Overall, this study reinforces the idea that memories are not simply ‘stored’ like files in a database but are dynamic, developing alongside cognitive and semiotic systems. Early experiences shape later meaning potentials, even if they cannot be recalled as discrete events.

Yet, there are a few issues in the way the researchers frame their interpretation, particularly in how they conceptualise memory, recall, and the role of developmental changes. Here are the main problems:

  1. Over-reliance on a Storage-Retrieval Model
    The researchers frame memory as something that is "encoded" and later "retrieved," as if it were a static object placed in storage. This ignores the dynamic, reconstructive nature of memory. Edelman’s Theory of Neuronal Group Selection (TNGS) suggests that memory is not a simple retrieval of stored information but a reactivation of selected neuronal patterns in a changing system. Memories are actively reconstructed each time they are recalled, meaning that if early memories cannot be accessed, it’s not just a ‘search term’ mismatch—it’s a fundamental shift in the way memory itself is structured over time.

  2. Assumption of ‘Intact but Inaccessible’ Memories
    The idea that early memories are still "there" but merely "unreachable" is an oversimplification. This assumes that memories are stored in a fixed state and that the only issue is a failure in retrieval. However, developmental changes in the brain—especially the radical reorganisation of neural networks—suggest that early memories may not just be hidden but may have been restructured or even overwritten by later experiences.
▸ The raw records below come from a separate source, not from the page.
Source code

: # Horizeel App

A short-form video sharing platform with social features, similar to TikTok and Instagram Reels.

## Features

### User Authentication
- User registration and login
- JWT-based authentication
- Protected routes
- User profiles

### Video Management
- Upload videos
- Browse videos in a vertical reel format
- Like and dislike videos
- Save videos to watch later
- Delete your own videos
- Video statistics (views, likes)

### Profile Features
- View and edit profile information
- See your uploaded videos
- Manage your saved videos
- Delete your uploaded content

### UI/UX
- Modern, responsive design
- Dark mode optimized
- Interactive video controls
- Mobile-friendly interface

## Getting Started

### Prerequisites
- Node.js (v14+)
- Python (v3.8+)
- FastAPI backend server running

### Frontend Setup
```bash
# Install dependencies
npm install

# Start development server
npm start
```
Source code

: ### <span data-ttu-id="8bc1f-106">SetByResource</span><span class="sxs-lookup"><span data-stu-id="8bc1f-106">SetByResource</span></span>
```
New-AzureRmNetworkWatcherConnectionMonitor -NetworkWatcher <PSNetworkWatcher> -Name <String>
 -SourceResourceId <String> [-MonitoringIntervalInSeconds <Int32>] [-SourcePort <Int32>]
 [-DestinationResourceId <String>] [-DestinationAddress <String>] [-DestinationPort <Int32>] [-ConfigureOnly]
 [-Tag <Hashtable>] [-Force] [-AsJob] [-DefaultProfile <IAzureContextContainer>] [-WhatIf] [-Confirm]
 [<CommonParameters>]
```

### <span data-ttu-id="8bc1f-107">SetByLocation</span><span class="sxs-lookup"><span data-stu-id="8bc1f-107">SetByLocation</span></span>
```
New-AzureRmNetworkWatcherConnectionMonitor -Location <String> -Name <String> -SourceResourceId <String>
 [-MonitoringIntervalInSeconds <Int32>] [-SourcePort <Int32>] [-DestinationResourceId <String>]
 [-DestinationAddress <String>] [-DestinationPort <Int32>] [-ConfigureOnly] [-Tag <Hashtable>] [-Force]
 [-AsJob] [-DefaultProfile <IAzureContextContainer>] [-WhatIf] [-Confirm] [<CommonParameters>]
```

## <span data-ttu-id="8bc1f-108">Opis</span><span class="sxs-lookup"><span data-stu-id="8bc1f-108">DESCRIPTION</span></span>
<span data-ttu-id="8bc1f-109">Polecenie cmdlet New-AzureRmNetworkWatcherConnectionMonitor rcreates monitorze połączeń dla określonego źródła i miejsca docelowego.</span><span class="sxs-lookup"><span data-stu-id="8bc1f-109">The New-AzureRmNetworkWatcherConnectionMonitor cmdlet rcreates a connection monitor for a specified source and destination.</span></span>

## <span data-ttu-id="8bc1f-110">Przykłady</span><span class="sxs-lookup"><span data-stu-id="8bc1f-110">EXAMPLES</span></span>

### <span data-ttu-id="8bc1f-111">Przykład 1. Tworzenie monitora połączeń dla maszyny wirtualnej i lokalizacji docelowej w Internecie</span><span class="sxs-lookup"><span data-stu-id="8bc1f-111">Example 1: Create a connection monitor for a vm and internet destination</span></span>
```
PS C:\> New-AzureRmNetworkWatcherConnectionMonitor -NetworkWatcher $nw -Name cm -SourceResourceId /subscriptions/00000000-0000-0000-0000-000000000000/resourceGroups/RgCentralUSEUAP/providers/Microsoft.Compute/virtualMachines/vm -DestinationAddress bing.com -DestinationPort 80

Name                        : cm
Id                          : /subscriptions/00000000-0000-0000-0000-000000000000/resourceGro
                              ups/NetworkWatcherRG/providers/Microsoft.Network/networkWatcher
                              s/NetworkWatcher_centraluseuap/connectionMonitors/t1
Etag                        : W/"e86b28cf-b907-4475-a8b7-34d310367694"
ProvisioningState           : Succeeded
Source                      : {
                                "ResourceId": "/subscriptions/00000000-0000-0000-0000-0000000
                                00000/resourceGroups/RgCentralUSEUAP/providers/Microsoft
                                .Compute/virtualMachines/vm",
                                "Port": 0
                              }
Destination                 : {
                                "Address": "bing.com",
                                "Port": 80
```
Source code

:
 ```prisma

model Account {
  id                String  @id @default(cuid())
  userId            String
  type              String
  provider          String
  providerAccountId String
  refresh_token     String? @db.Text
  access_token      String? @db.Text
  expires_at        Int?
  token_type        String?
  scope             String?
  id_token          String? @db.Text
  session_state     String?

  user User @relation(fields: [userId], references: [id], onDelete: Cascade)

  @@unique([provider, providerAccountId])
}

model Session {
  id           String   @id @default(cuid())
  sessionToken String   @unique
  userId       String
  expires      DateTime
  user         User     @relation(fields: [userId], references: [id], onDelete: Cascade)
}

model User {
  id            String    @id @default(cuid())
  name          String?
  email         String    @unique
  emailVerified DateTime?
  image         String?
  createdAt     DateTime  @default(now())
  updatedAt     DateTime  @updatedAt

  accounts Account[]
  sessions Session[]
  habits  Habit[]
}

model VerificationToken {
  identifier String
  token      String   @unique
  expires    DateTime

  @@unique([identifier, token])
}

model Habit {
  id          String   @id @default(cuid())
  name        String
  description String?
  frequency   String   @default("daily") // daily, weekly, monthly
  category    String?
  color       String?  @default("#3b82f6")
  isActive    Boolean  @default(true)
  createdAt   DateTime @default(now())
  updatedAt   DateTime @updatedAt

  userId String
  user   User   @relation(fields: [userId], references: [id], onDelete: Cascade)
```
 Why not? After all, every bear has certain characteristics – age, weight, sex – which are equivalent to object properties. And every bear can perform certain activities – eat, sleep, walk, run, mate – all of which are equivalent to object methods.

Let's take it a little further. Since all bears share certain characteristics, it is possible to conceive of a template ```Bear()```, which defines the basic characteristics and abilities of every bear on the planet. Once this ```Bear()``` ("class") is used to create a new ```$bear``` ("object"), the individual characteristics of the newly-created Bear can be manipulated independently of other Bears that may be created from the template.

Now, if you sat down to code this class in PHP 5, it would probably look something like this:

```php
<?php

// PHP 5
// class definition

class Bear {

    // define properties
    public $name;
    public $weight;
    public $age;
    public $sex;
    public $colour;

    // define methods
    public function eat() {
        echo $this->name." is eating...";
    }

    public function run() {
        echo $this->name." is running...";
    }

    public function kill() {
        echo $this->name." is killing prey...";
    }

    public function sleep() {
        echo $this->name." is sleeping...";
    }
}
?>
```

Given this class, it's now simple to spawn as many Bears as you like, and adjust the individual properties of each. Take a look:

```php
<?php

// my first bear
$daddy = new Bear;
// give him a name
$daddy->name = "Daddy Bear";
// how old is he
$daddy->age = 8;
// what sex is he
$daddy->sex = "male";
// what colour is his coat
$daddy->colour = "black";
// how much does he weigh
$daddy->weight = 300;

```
If meaning potential changes over time, the instances of early memory may no longer exist in a form that can be instantiated.

  3. Neglect of Meaning-Making in Memory Formation
    From an SFL perspective, the researchers do not fully account for the fact that memory is not just about storing sensory impressions but about making meaning from experience. If infant memory is structured differently from adult memory due to differences in semiotic systems, then early experiences may not be encoded in a way that aligns with later meaning-making processes. Their focus on "hippocampal activity" as proof of memory formation ignores how these memories might have functioned semiotically in infancy versus adulthood.

  4. Uncritical Use of Rat Studies as a Parallel
    The study cites optogenetic experiments in rats as evidence that infant memories may persist into adulthood. However, this assumes that rat and human memory systems function in analogous ways, which is not necessarily the case. Rats lack the same semiotic development as humans, so their early memories might be more continuous across their lifespan. The transformation of human memory over time is tightly linked to language and socialisation, which fundamentally change the meaning potential available for recall.

Alternative Framing

A better way to interpret the results would be:

  • Infant memory formation is real, but memory itself is dynamic and shaped by developmental changes in both the brain’s neural architecture (material order) and its semiotic system (semiotic order).
  • The inability to recall early memories is not simply a retrieval failure but a reflection of the way meaning-making systems evolve over time.
  • Memory is best understood not as an isolated object in storage but as a set of meaning potentials that shift with individuation and experience.

Their study is valuable in demonstrating that early memory encoding happens, but their interpretation of why those memories become inaccessible is too mechanistic and needs a more developmental, semiotic, and reconstructive perspective.